In the long-term this doesn't make Spirit conjuration really any weaker but it makes any spirit army shenanigans generally something that would take a whole campaign worth of time and effort to accomplish.
The downside to your proposals is that they introduce complications without clear benefits, solve problems that we don't really seem to have, and introduce problems we don't need. They'd be a strong argument for just making magicians NPCs in a mutant game of Cyberpunk.
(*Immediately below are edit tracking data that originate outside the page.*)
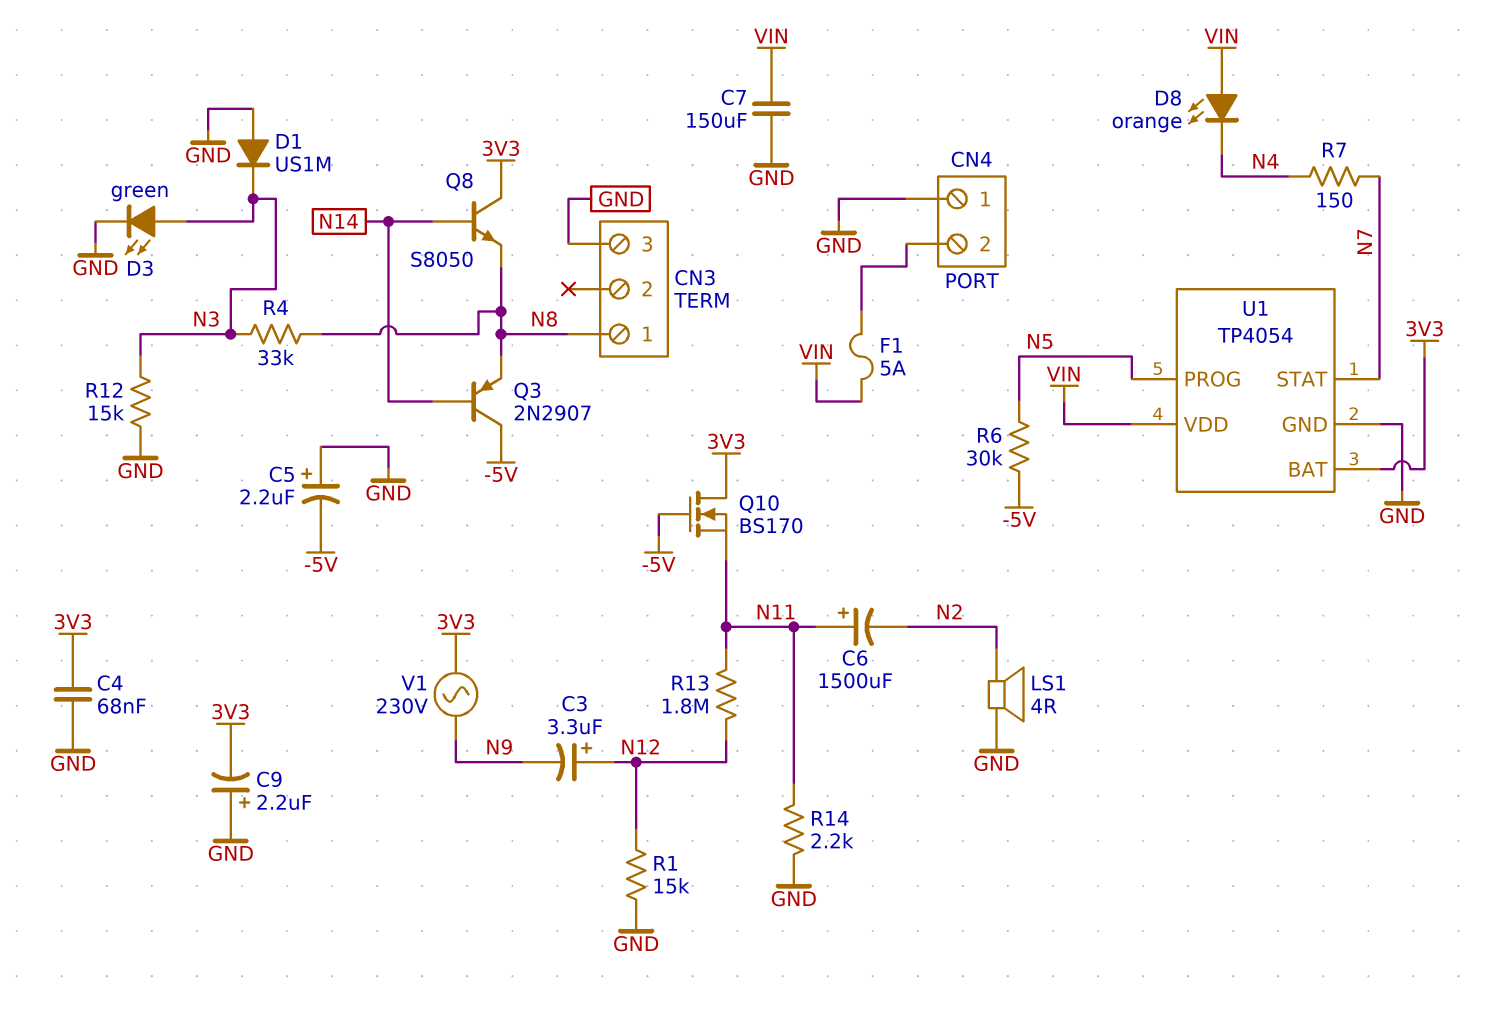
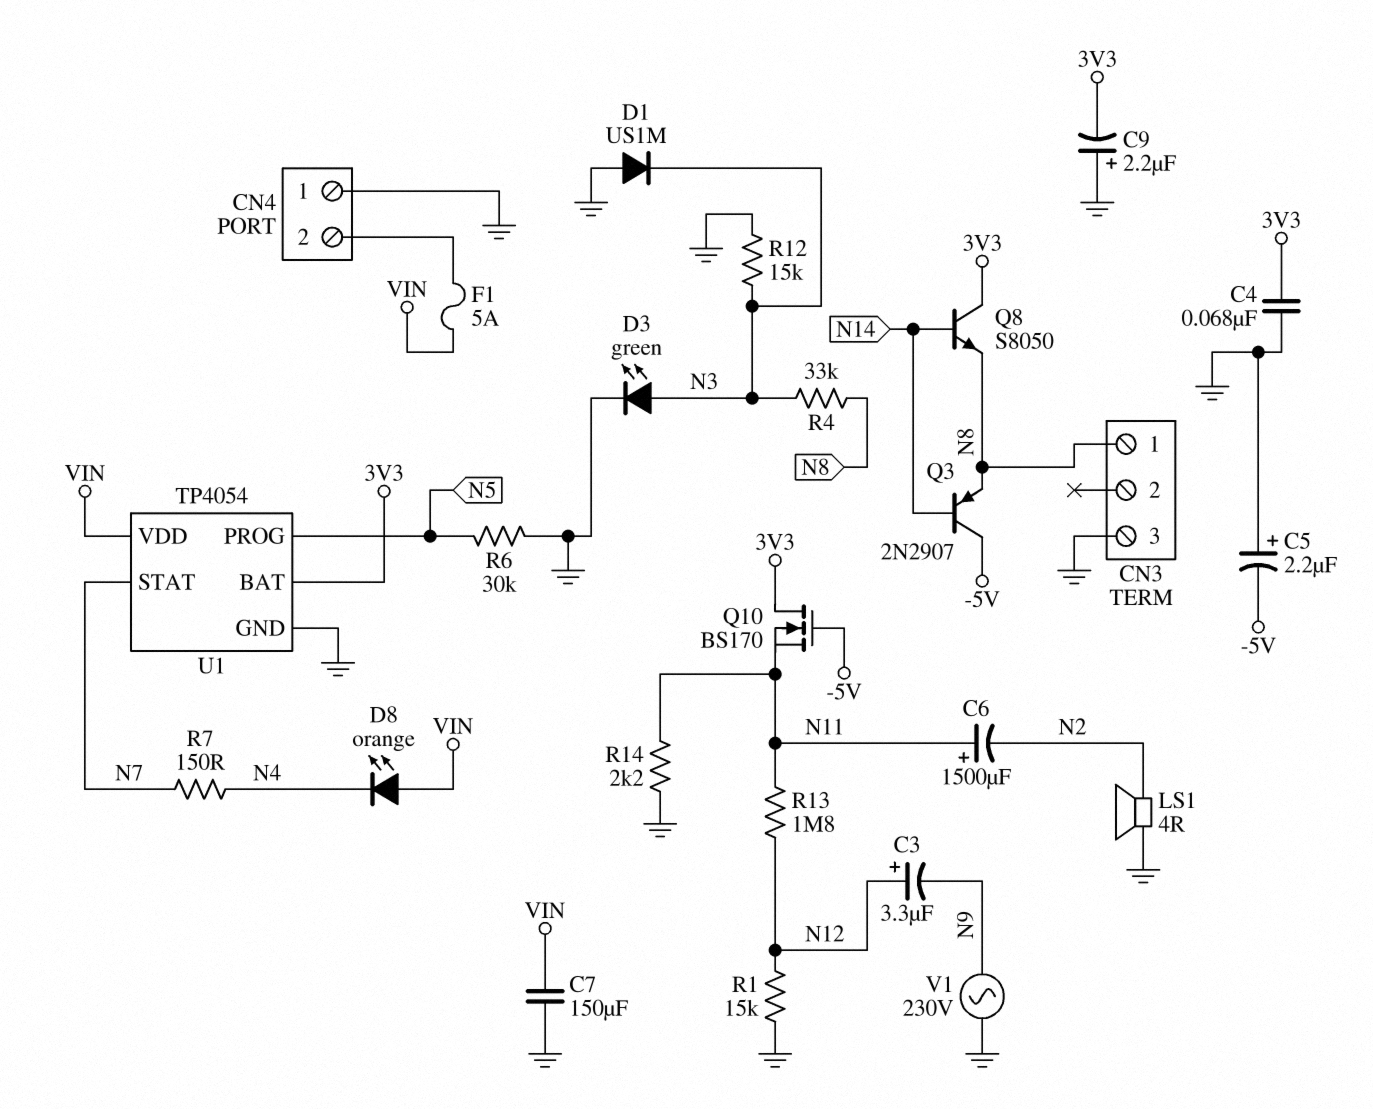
R6: 30k (-5V, N5) -> 30k (GND, N5)
V1: AC 230V (3V3, N9) -> AC 230V (GND, N9)

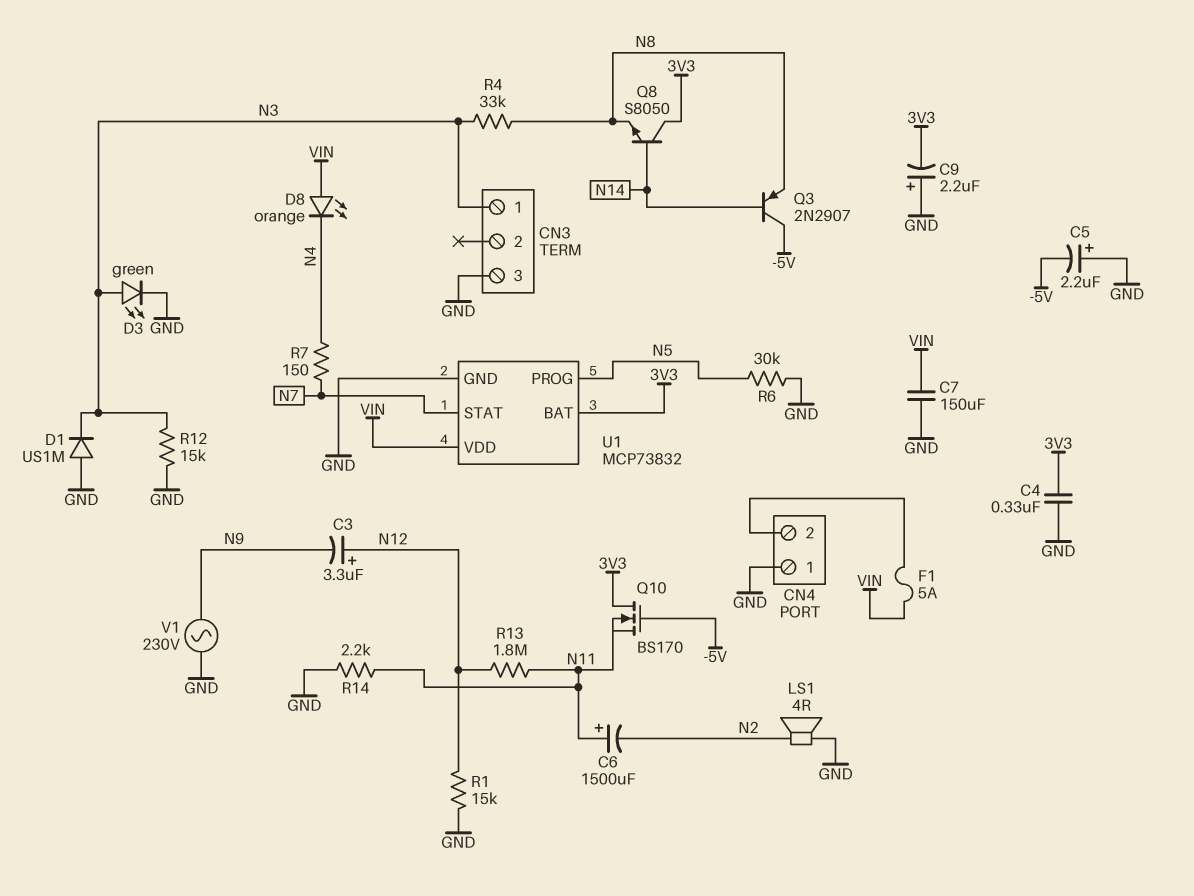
C4: 68nF (3V3, GND) -> 330nF (3V3, GND)
CN3 pin 1: N8 -> N3
U1: TP4054 -> MCP73832

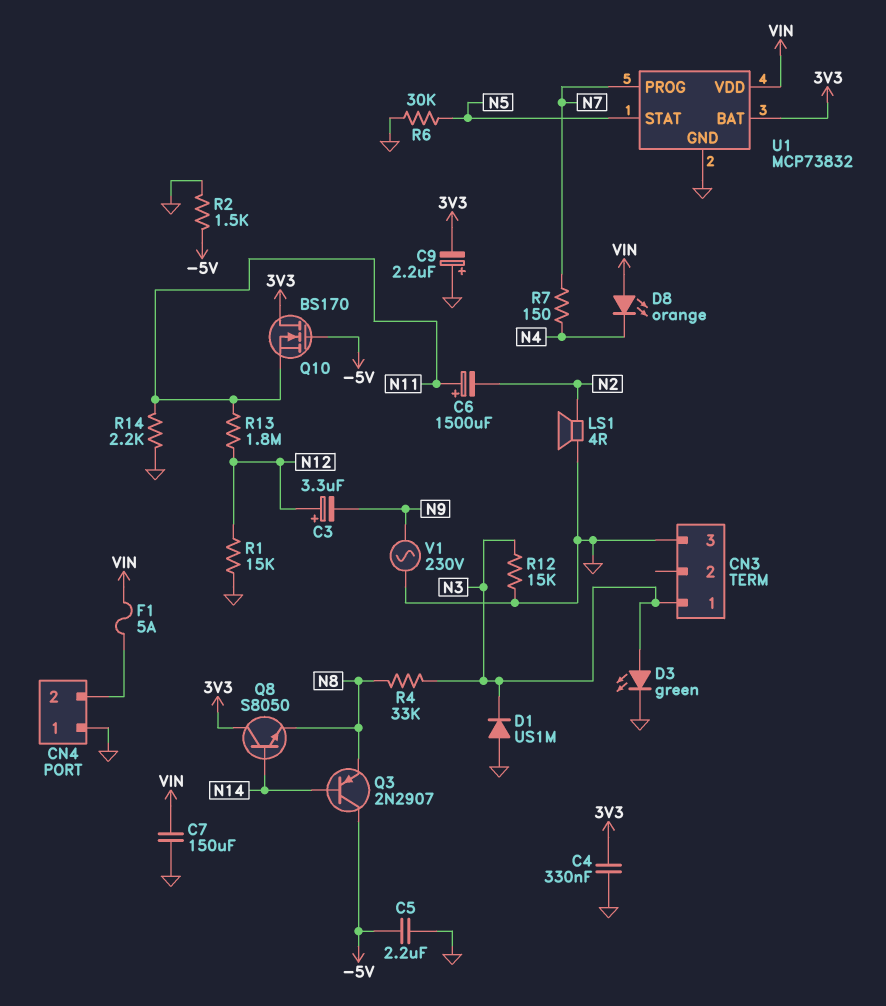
C5: 2.2uF (plus GND, minus -5V) -> 2.2uF (-5V, GND)
R2: none -> 1.5k (-5V, GND)
U1 pin PROG: N5 -> N7
U1 pin STAT: N7 -> N5

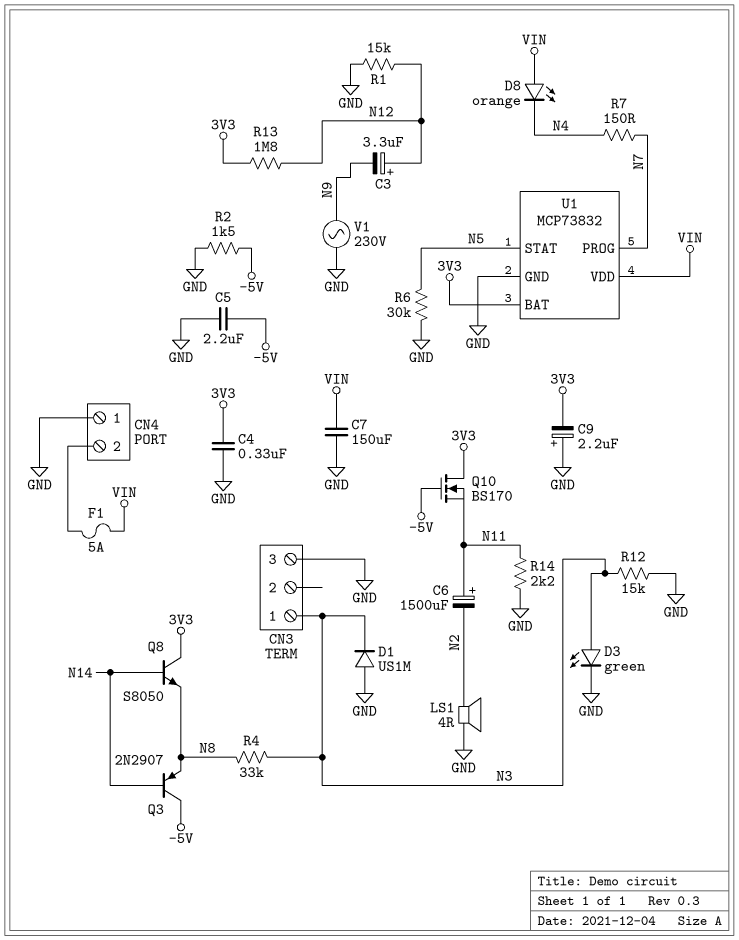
R13: 1.8M (N11, N12) -> 1.8M (3V3, N12)

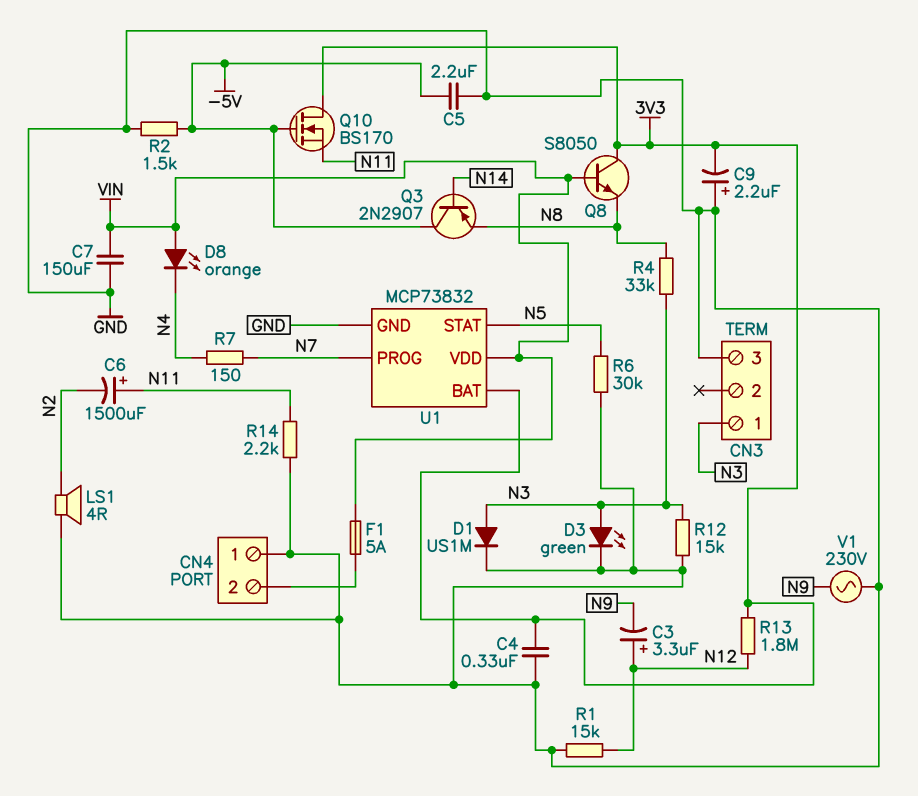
D1: diode US1M (A GND, K N3) -> diode US1M (A N3, K GND)
Q8: NPN S8050 (B N14, C 3V3, E N8) -> NPN S8050 (B VIN, C 3V3, E N8)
QUOTE (Emperor Tippy @ Apr 26 2017, 09:21 AM)
---
So what is the end result of all of these changes? Riggers, Deckers, and Street Sams no longer run into the karma ceiling and can keep up with the Awakened for at least a while longer while preserving everyone's niche and feel. It's a lot harder for a Rigger or Decker to pick up the others roll as an after thought. No more Adept AR hacking being better than hotsim VR hacking and no more runaway Agent Smith. A Matrix who's fundamental architecture and existence doesn't make you tear your hair out at it's insanity. Rules are streamlined so that things generally have fewer specific exceptions and caveats. Some of the setting fluff is cleaned up. The feel of the game is preserved.
I don't see niche as being any more valuable than game balance. It's a misleading way of interpreting the idea that every character should have some value to the team. And several of your proposals complicate rules, rather than streamline them (and you didn't really offer a new set of metaphysics to render magic any more coherent).
Snipping bits about pricing scales ... yeah, the economics is screwed up, and they should actually hire an economist and a sociologist to actually piece together how such a world could or would work. We're in agreement on that front, as far as I can tell.
Snip bit about the PDF offering and business interface. You're not wrong, but I'm not sure that's a problem that needs a near-term solution.
Snip bit about electronic gaming aids. They do exist, arguably they could be improved, I'm all good with that, but it shouldn't happen at the expense of being easily able to run this with paper and pencil.
In summary, I broadly agree with some of your diagnoses, but I don't think that your proposals are all very well-directed at the problems you identified.